A recent study by the nonprofit organization Equimundo has found that although more men are increasingly taking on unpaid caretaking responsibilities, they face barriers such as a lack of structural support and persistent gender stereotypes. The survey, which sampled nearly 12,000 individuals across 17 countries, indicates that societal norms and insufficient parental leave policies are some of the structural issues limiting men’s contributions to domestic work.
- The Equimundo study, “State of the World’s Fathers,” indicates that while more men have started participating in unpaid care work, the majority of such work is still shouldered by women and girls. Men also face barriers like gender norms and a lack of supportive structures for child care.
- The survey reveals a significant effect of caregiving balance on emotional wellbeing. Parents who are satisfied with their level of involvement in child-rearing tend to feel more fulfilled and grateful, while those feeling unsupported, mainly financially, tend to find childcare more exhausting.
- Although 122 countries offer paid leave to fathers, only 81 provide full pay for paternity leave, and merely 45 allow 14 weeks or more of paid parental leave for fathers. This lack of adequate parental leave restricts parents, especially fathers, from stepping away from their work responsibilities.

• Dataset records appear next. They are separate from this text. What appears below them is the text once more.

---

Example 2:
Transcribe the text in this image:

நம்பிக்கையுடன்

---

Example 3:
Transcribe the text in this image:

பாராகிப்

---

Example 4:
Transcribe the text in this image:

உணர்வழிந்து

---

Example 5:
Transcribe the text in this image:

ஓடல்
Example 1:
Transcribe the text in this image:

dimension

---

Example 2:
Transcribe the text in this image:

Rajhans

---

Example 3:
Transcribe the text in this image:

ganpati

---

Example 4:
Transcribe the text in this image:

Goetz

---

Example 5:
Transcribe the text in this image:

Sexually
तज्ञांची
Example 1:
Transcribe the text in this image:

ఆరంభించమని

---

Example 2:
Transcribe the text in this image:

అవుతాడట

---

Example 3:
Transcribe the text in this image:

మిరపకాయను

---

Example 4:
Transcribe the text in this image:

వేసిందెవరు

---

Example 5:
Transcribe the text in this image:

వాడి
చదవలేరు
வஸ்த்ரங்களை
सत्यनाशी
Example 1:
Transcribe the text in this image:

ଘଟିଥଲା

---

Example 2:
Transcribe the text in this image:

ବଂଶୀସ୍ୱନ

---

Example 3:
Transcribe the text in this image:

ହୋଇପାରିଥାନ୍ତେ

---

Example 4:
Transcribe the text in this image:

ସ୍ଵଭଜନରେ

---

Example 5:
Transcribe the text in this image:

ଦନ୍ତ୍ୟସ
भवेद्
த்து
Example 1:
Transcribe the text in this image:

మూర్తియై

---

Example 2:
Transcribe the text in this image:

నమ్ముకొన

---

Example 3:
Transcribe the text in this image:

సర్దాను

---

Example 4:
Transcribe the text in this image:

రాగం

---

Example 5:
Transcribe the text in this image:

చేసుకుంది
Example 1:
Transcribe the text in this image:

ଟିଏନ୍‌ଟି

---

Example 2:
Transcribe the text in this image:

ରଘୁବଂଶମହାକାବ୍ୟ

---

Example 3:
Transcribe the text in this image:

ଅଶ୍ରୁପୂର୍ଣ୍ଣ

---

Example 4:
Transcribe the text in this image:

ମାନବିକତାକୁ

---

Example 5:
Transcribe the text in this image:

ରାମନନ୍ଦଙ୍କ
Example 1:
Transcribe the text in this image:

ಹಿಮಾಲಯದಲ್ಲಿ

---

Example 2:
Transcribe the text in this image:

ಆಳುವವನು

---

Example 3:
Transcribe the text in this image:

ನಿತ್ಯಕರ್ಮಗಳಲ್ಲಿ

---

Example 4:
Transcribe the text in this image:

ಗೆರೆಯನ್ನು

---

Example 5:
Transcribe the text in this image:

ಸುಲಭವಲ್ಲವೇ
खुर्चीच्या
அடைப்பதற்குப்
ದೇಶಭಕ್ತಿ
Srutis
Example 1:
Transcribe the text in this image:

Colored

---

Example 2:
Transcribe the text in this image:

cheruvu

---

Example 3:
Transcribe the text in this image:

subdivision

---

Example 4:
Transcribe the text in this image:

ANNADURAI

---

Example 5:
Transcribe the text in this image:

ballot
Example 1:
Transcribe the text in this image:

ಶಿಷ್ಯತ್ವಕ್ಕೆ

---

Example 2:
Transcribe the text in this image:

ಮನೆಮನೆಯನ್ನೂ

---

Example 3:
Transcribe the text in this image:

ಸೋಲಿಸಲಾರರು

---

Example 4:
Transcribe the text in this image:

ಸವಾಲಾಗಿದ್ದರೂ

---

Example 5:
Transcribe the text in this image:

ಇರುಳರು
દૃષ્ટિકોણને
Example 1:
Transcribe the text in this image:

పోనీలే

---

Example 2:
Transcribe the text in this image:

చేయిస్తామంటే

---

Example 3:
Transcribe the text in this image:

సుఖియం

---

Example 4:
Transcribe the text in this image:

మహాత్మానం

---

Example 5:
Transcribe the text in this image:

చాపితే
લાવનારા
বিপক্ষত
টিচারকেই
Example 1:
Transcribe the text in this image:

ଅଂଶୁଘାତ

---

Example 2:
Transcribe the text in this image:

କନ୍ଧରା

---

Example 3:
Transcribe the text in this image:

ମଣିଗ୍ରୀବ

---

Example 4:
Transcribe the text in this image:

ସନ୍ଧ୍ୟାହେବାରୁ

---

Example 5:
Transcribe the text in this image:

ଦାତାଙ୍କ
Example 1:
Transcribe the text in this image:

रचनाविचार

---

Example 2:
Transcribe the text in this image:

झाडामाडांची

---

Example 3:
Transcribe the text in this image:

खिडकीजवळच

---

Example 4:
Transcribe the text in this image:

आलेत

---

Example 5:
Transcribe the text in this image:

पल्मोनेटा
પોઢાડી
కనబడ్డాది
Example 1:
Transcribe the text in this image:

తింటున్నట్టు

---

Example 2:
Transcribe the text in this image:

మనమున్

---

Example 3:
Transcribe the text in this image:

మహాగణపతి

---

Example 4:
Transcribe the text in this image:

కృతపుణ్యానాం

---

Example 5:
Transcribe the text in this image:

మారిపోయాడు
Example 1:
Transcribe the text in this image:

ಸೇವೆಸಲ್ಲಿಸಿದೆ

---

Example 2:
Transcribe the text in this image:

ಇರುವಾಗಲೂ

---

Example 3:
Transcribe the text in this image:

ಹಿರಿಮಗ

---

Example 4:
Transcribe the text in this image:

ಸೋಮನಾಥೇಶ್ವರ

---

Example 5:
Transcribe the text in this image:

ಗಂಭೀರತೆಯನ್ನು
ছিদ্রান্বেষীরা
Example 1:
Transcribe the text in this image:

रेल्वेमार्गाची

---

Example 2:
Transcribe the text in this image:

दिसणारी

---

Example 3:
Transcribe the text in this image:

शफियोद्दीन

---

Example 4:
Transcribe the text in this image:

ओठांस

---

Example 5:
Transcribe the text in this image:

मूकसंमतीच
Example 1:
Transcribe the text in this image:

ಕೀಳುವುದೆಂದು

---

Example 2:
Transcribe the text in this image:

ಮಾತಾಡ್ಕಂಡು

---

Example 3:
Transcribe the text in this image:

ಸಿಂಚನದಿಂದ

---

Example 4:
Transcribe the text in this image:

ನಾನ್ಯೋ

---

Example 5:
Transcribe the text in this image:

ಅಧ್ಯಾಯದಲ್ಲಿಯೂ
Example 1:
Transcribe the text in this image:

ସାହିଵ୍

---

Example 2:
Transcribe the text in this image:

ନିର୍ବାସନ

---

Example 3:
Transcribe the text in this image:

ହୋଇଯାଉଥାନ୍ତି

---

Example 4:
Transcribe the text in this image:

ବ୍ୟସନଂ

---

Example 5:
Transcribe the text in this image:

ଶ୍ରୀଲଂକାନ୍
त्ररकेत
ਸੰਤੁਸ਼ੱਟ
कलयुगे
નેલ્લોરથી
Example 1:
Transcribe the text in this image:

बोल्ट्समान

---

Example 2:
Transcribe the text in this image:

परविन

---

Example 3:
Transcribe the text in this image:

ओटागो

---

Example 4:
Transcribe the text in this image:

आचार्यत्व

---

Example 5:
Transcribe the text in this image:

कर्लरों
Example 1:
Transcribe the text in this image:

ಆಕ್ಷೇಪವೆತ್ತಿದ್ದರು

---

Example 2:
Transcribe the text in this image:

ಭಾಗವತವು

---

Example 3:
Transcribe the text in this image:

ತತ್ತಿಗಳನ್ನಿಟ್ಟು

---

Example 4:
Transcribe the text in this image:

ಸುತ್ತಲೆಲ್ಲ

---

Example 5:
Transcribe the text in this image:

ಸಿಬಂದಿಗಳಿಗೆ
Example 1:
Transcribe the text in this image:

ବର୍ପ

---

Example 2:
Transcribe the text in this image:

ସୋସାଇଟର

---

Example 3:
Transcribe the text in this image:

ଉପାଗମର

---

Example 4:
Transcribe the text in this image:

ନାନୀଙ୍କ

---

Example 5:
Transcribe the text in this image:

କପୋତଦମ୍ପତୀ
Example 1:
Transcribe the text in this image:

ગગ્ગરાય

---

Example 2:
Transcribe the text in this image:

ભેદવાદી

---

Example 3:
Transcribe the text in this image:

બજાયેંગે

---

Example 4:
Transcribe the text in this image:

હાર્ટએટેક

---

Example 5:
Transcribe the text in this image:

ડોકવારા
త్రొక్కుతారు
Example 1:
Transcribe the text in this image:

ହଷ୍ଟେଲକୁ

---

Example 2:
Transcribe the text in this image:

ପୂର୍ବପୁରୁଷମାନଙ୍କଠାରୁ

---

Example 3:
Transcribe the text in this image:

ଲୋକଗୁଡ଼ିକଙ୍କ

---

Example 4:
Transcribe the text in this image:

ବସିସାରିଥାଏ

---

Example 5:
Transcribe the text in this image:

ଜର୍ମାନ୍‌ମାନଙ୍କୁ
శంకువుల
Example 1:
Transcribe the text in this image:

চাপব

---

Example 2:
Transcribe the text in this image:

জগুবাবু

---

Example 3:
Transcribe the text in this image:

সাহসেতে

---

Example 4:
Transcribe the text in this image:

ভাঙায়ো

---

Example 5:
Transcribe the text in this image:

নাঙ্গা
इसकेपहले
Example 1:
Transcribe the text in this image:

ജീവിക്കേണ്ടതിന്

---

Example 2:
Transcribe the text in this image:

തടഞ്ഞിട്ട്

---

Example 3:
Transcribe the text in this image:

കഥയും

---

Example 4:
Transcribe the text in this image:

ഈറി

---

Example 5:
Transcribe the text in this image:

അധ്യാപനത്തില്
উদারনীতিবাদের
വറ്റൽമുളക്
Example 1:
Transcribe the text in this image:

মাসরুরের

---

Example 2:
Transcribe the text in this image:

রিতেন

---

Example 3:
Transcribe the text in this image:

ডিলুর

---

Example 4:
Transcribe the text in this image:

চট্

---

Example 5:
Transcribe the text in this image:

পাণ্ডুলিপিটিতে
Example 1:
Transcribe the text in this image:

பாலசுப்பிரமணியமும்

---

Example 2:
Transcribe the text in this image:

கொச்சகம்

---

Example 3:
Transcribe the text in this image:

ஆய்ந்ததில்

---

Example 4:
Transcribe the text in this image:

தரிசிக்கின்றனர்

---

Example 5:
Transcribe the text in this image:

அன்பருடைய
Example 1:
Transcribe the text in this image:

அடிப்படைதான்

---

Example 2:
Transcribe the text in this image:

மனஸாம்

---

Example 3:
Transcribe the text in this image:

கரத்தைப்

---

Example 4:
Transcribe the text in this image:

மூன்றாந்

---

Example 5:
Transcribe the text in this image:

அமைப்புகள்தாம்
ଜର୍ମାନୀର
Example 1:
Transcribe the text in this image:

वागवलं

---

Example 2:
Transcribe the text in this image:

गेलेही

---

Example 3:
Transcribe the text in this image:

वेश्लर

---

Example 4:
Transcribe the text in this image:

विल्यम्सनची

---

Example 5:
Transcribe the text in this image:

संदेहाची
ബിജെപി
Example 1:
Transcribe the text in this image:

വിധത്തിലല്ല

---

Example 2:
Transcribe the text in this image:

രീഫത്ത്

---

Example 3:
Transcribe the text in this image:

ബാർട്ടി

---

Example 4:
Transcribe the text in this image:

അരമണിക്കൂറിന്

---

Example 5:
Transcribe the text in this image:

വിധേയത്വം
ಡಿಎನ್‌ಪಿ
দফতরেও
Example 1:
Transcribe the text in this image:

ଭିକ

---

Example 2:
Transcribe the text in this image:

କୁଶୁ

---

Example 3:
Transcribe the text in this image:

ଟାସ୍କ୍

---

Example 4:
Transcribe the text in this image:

- The gender pay gap further complicates matters as it incentivizes men to stay at work rather than take paternal leave. Until this gap is bridged, the likelihood of women returning to work instead of men remains high.
- The study recommends a cultural shift in teaching boys from an early age about the importance of housework, similar to girls. This could contribute to men becoming more involved in domestic duties in the future.